Monday 14 October 2019

Helmeted Character - Low Poly & Unwrapping

On Monday, the second week of the project I started working on the low poly model. For some of the parts I made the low poly directly in Zbrush, as I had multiple subdivisions and the geometry was clean enough, I used Zremesher to get lower poly counts and adjusted the objects in 3dsMax for the final model. I used this method for most of the accessories, like belts, clips, buttons and for the helmet.
I made the topology for the rest of the character in 3DCoat. I wanted to keep the main body as a single mesh, as the character's outfit is quite skintight. I tried to follow the pieces of clothing when making the low poly, and extruded some parts which had more volume and added some rims where parts of her outfit are overlapping so it would look better when baking. I also tried to have a good edge flow, add control loops and pad the joints, so the model would deform well.

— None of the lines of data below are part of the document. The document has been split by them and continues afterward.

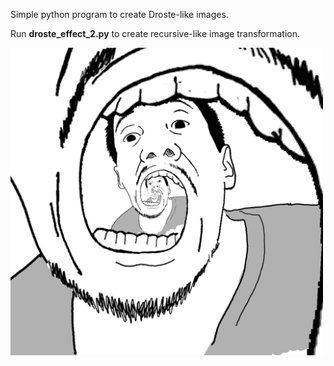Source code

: Simple python program to create Droste-like images.

Run **droste_effect_2.py** to create recursive-like image transformation.

<img src="https://raw.githubusercontent.com/azer89/Droste_Generator/master/images/figure_azer.png" width="500" />

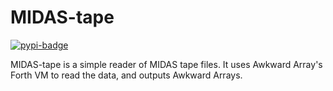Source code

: # MIDAS-tape
[![pypi-badge][]][pypi]

[pypi-badge]: https://img.shields.io/pypi/v/midas-tape
[pypi]: https://pypi.org/project/midas-tape

MIDAS-tape is a simple reader of MIDAS tape files. It uses Awkward Array's Forth VM to read the data, and outputs Awkward Arrays.

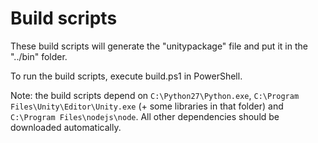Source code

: # Build scripts

These build scripts will generate the "unitypackage" file and put it in the "../bin" folder.

To run the build scripts, execute build.ps1 in PowerShell.

Note: the build scripts depend on `C:\Python27\Python.exe`, `C:\Program Files\Unity\Editor\Unity.exe` (+ some libraries in that folder) and `C:\Program Files\nodejs\node`. All other dependencies should be downloaded automatically.
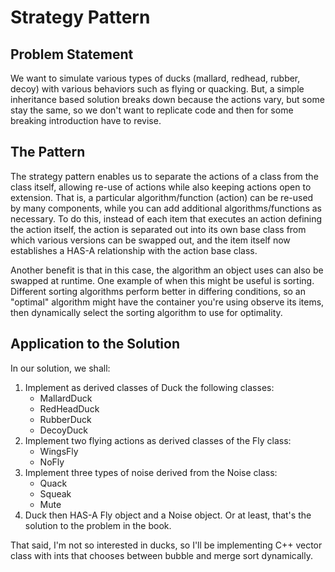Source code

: # Strategy Pattern
## Problem Statement
We want to simulate various types of ducks (mallard, redhead, rubber, decoy) with various behaviors such as flying or quacking.  But, a simple inheritance based solution breaks down because the actions vary, but some stay the same, so we don't want to replicate code and then for some breaking introduction have to revise.

## The Pattern
The strategy pattern enables us to separate the actions of a class from the class itself, allowing re-use of actions while also keeping actions open to extension.  That is, a particular algorithm/function (action) can be re-used by many components, while you can add additional algorithms/functions as necessary.  To do this, instead of each item that executes an action defining the action itself, the action is separated out into its own base class from which various versions can be swapped out, and the item itself now establishes a HAS-A relationship with the action base class.

Another benefit is that in this case, the algorithm an object uses can also be swapped at runtime.  One example of when this might be useful is sorting.  Different sorting algorithms perform better in differing conditions, so an "optimal" algorithm might have the container you're using observe its items, then dynamically select the sorting algorithm to use for optimality.

## Application to the Solution
In our solution, we shall:
1. Implement as derived classes of Duck the following classes:
    - MallardDuck
    - RedHeadDuck
    - RubberDuck
    - DecoyDuck
2. Implement two flying actions as derived classes of the Fly class:
    - WingsFly
    - NoFly
3. Implement three types of noise derived from the Noise class:
    - Quack
    - Squeak
    - Mute
4. Duck then HAS-A Fly object and a Noise object.
Or at least, that's the solution to the problem in the book.  

That said, I'm not so interested in ducks, so I'll be implementing C++ vector class with ints that chooses between bubble and merge sort dynamically.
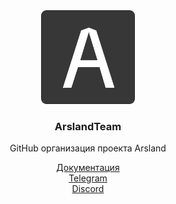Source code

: <div align="center">
    <img src="./logo.png" width="150px"/>
    <h3>ArslandTeam</h3>
    <p>GitHub организация проекта Arsland</p>
    <a href="https://docs.arsland.ru">Документация</a> <br>
    <a href="https://t.me/arsland_minecraft">Telegram</a>
    <br>
    <a href="https://discord.gg/e3X5AbSfsj">Discord</a>
</div>

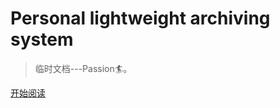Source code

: <!-- _coverpage.md -->

# Personal lightweight archiving system


> 临时文档---Passion🏄。


[开始阅读](/README.md)
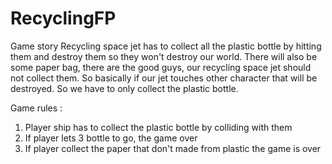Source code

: # RecyclingFP
Game story
Recycling space jet has to collect all the plastic bottle by hitting them and destroy them so they won't destroy our world. 
There will also be some paper bag, there are the good guys, our recycling space jet should not collect them. 
So basically if our jet touches other character that will be destroyed. So we have to only collect the plastic bottle.

Game rules :

  1. Player ship has to collect the plastic bottle by colliding with them
  2. If player lets 3 bottle to go, the game over
  3. If player collect the paper that don't made from plastic the game is over
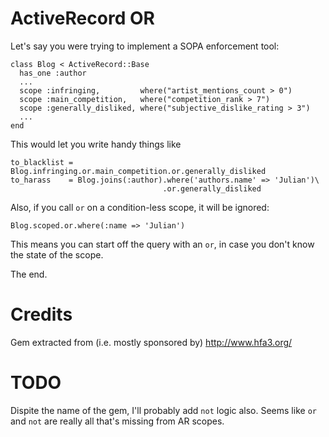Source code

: ActiveRecord OR
===============

Let's say you were trying to implement a SOPA enforcement tool:

    class Blog < ActiveRecord::Base
      has_one :author
      ...
      scope :infringing,         where("artist_mentions_count > 0")
      scope :main_competition,   where("competition_rank > 7")
      scope :generally_disliked, where("subjective_dislike_rating > 3")
      ...
    end

This would let you write handy things like

    to_blacklist = Blog.infringing.or.main_competition.or.generally_disliked
    to_harass    = Blog.joins(:author).where('authors.name' => 'Julian')\
                                      .or.generally_disliked

Also, if you call `or` on a condition-less scope, it will be ignored:

    Blog.scoped.or.where(:name => 'Julian')

This means you can start off the query with an `or`, in case you don't
know the state of the scope.

The end.

Credits
=======

Gem extracted from (i.e. mostly sponsored by) http://www.hfa3.org/

TODO
====

Dispite the name of the gem, I'll probably add `not` logic also. Seems
like `or` and `not` are really all that's missing from AR scopes.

Initially, I finished the low poly in about 11k triangles and because there was still more than half of the budget left I went back and added some more loops and details and smoothed out some rough edges. My initial plan was to complete the low poly using about 20k tris and save 5k tris for the hair cards, but the final model model ended up with about 15k triangles because I decided that there was no point adding more and the test bakes were looking alright. 




I worked on the low poly for about 3 days, the next step was to unwrap it. I split the objects over the 2 texture sheets, trying to keep the same type of material on the same texture sheet. Also, I saved a bit of space on one of the sheets for the hair cards and overlapped the islands that would have the same texture. I tried to keep the UV islands relaxed and at the same relative size and pack them as efficiently as I could, but there were still some spaces left. 



This was the work I completed in the first 4 days of the second week of the project.